Sportsman Gun Centre, sportsmanguncentre.co.uk
The only sub-£2,000 Miroku now is the MK60 Universal Grade I at £1,799. Sadly, this is only available as a 12-bore; you have to go to a Grade V – around the £3,500 mark – to get a 20-bore (it is an excellent and pretty gun, though). At £2,090, however, there is the MK38 Sporter Grade I – an outstanding ‘no bells and whistles’ gun for clays or game (and well suited to high birds in 30in or 32in form). Some fabulous bargains exist on the second-hand market with late-model Mirokus. Check the barrels inside for rust and make sure they are still tight on the action face with the fore-end removed if you are tempted.
BWM Arms, miroku.eu
Rizzini’s budget model is notable for its (smart) plain black action. At £1,800, it is offered in .410, 12-,16-, 20- and 28-bore, all with five chokes and the fleur-de-lys proof mark. The stock is made of Grade 2 walnut and has a fairly open pistol grip. The single trigger is selective, and barrels are 28in or 30in. I would go for a 30in 20-bore, but the 16-bore might also be tempting. The Rizzini action, which combines Beretta-style hinging with Browning-style bolting, is ideally scaled as a 20-bore, the profile allowing for almost perfect grip proportions.

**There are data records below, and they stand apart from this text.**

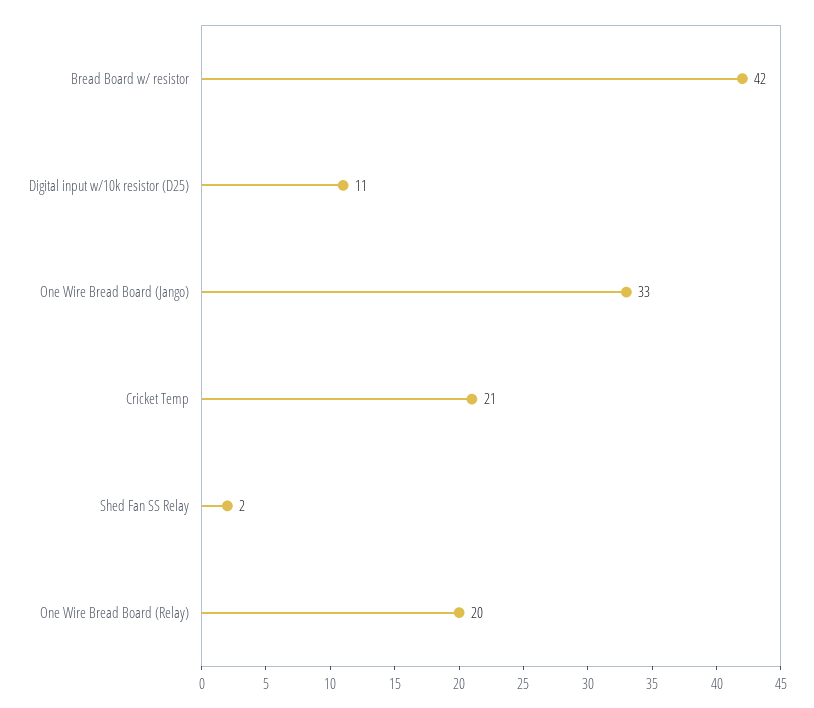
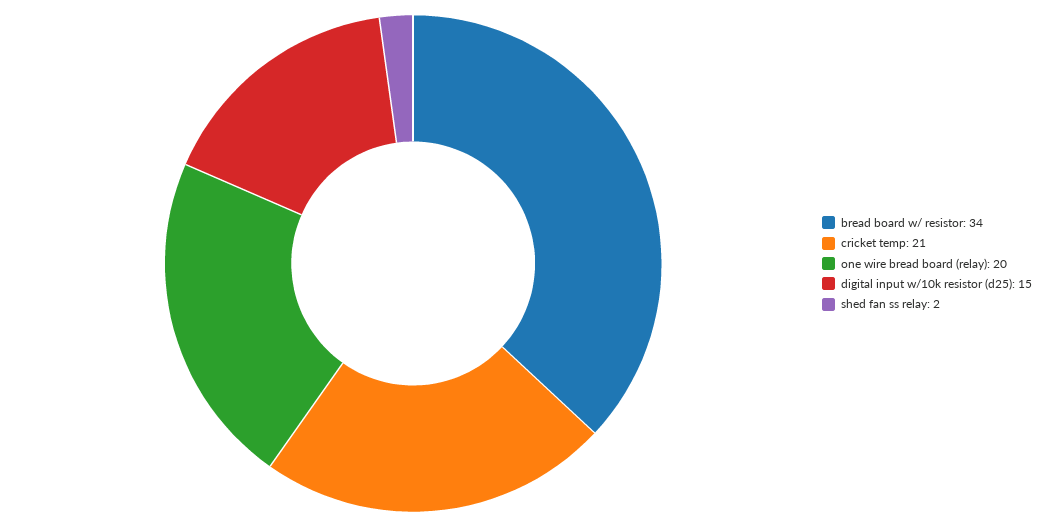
Bread Board w/ resistor: 42 -> 34
Digital input w/10k resistor (D25): 11 -> 15
One Wire Bread Board (Jango): 33 -> none

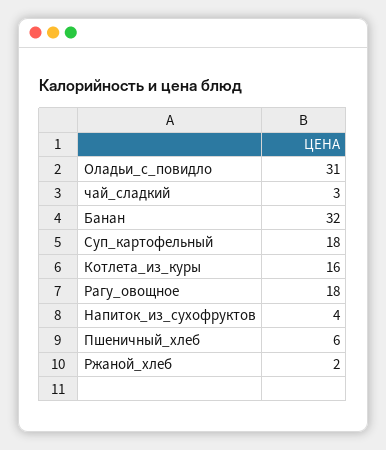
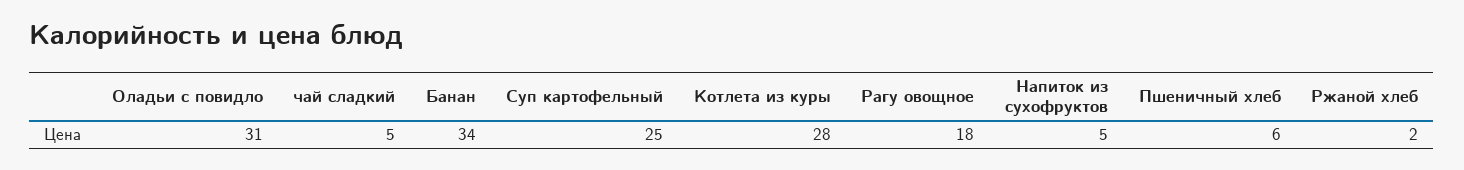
чай_сладкий: 3 -> 5
Банан: 32 -> 34
Суп_картофельный: 18 -> 25
Котлета_из_куры: 16 -> 28
Напиток_из_сухофруктов: 4 -> 5

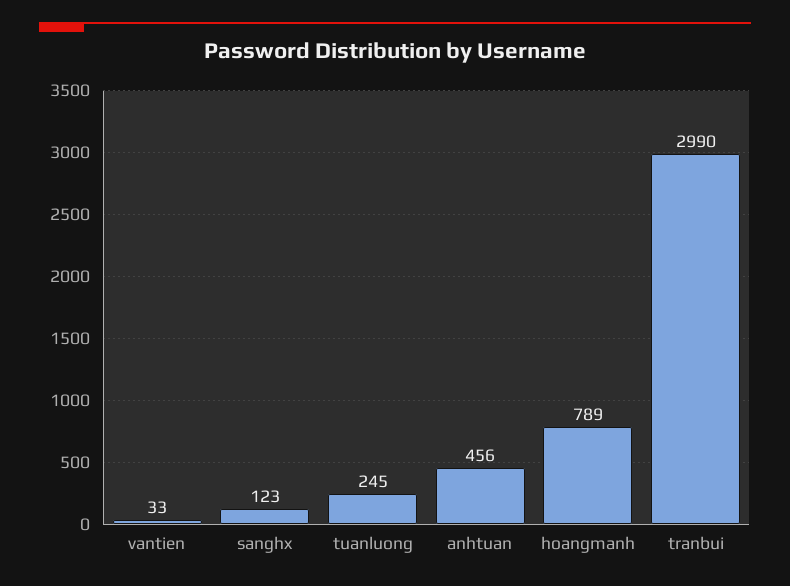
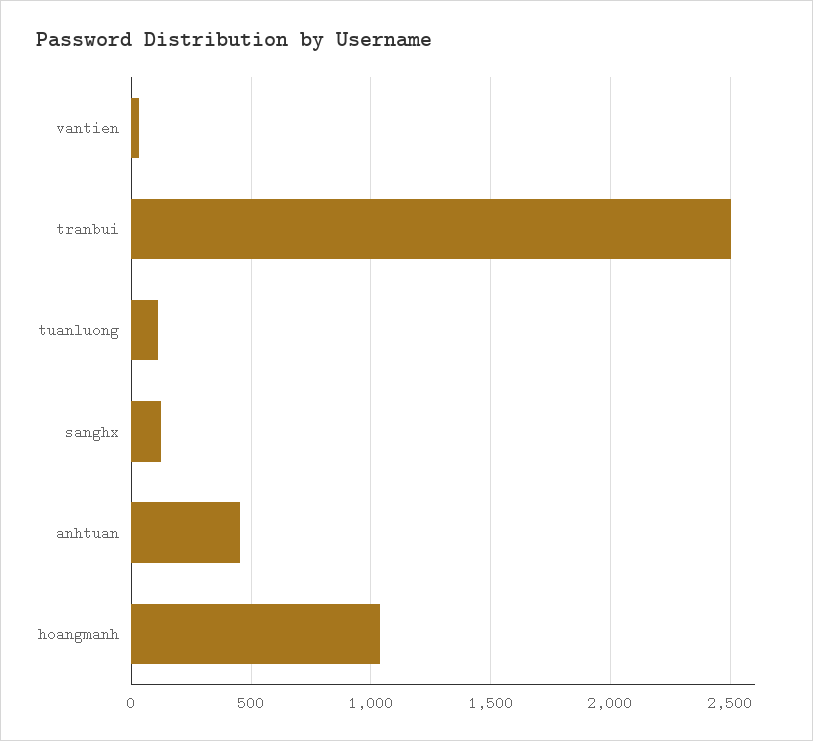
tuanluong: 245 -> 100
hoangmanh: 789 -> 1050
tranbui: 2990 -> 2500

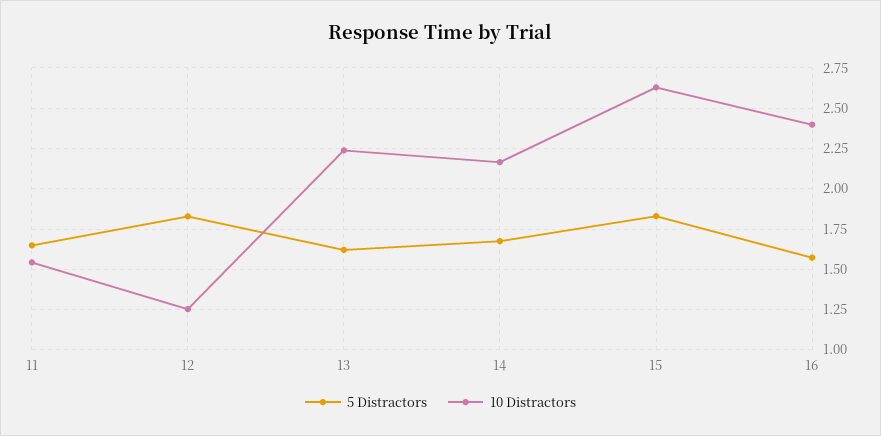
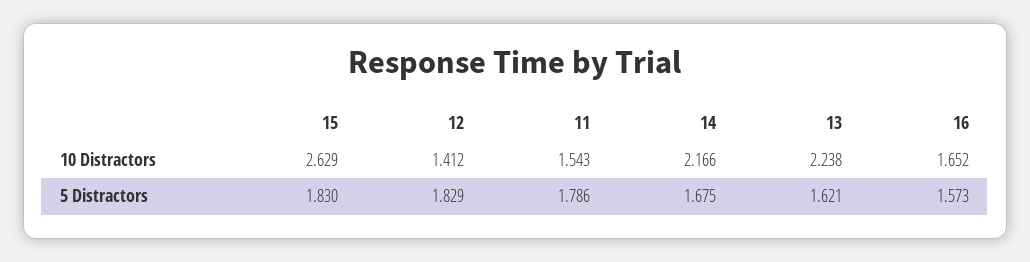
5 Distractors, 11: 1.65 -> 1.786
10 Distractors, 12: 1.25 -> 1.412
10 Distractors, 16: 2.4 -> 1.652

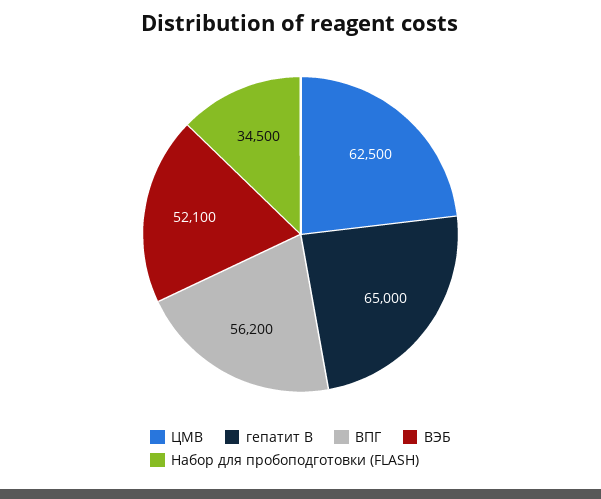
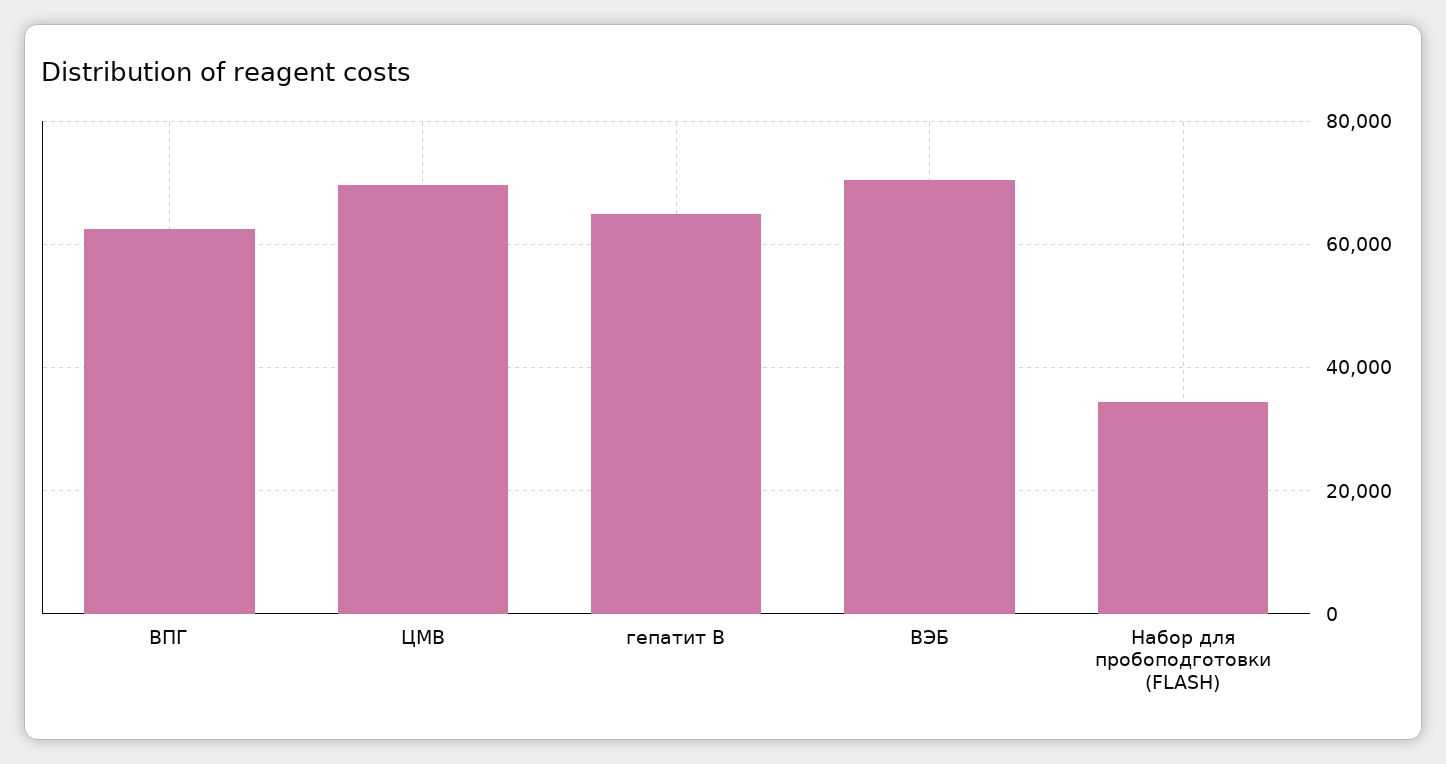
ЦМВ: 62500 -> 70000
ВПГ: 56200 -> 62000
ВЭБ: 52100 -> 70000

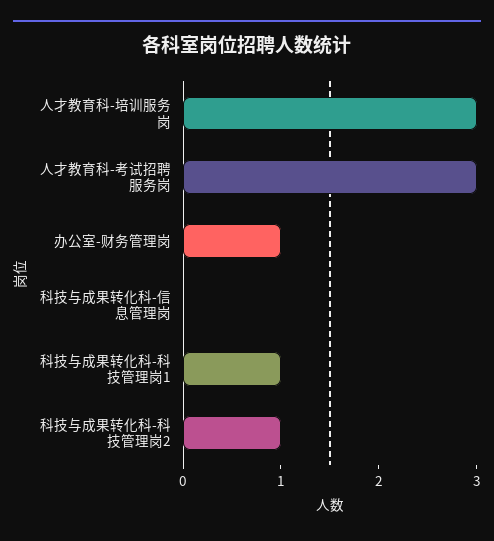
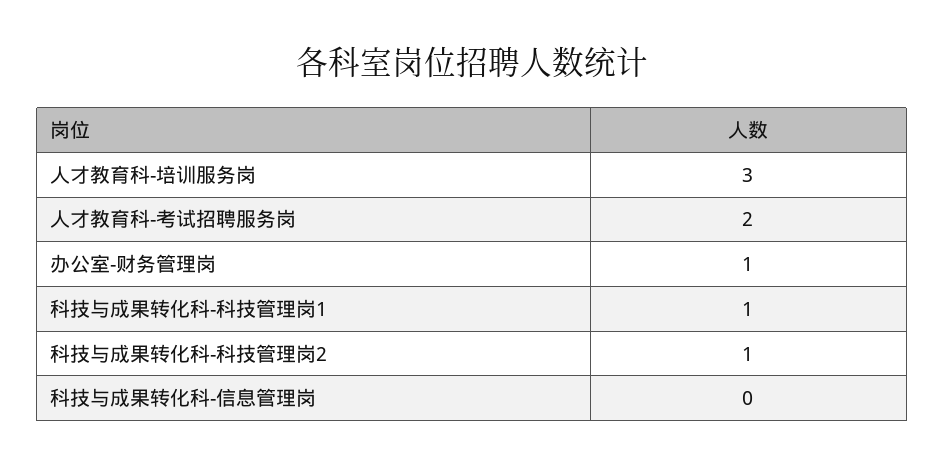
人才教育科-考试招聘服务岗: 3 -> 2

These .410s are ideal for instructional or general use. They are lightweight but strong and durable. There is a youth model with a 13½in stock, an intermediate 14in stock and an adjustable-comb version for £150 extra. The base model non-ejector starts at £525, with the ejector £100 more. Barrel options are 26in, 28in and 30in – I would opt for 28in or 30in. All guns are fleur-de-lys proofed. There are 12- and 20-bores too but my favourite is the .410. The Perazzi-inspired Yildiz Pro 12- and 20-bore impressed in both bore sizes and offer remarkable value for money – perhaps the best buy on the UK market in the case of the 20-bore. In essence, the Pro is a clone of a Perazzi, with trunnion hinging and Boss-style bolting supplemented by draws and wedges amidships as on the MX8 and MX12. They are well made from good materials and finely finished with well-figured stocks. The 32in 20-bore is particularly good, as noted, and handles exceptionally well. Prices start at £1,502 for the Grade 3 Pro Black 12-bore. The Grade 4 20-bore (the entry point in 20-bore) begins at £1,945. There is a newly offered colour case hardened CCH model, too, and an adjustable-comb gun. Anyone who buys the 32in 20-bore won’t be disappointed.
Winchester over-and-unders are no longer offered in the UK, but its excellent semi-autos are. The fast-cycling SX3 has always been a favourite and this is now superseded by the similar SX4 (starting at £843), offered with 26in, 28in and 30in barrels in three-shot or five-shot (FAC) form. The new model, still made in Portugal, has lost the useful shims previously provided for gunfit adjustment but gains a bigger trigger-guard for use with gloves, a larger bolt release and a bigger cocking handle as well as a new recoil pad. Wood and plastic stock versions are available. From the neighbouring stable (but also made in Portugal) is the Browning Maxus II, starting at £1,435 for a composite-stocked gun. A new fore-end allows for a magazine extension if required on an FAC gun, and there are rubberised surfaces on grip and fore-end. The Maxus is an excellent gun and does offer a shim kit for height and cast as well as length spacers.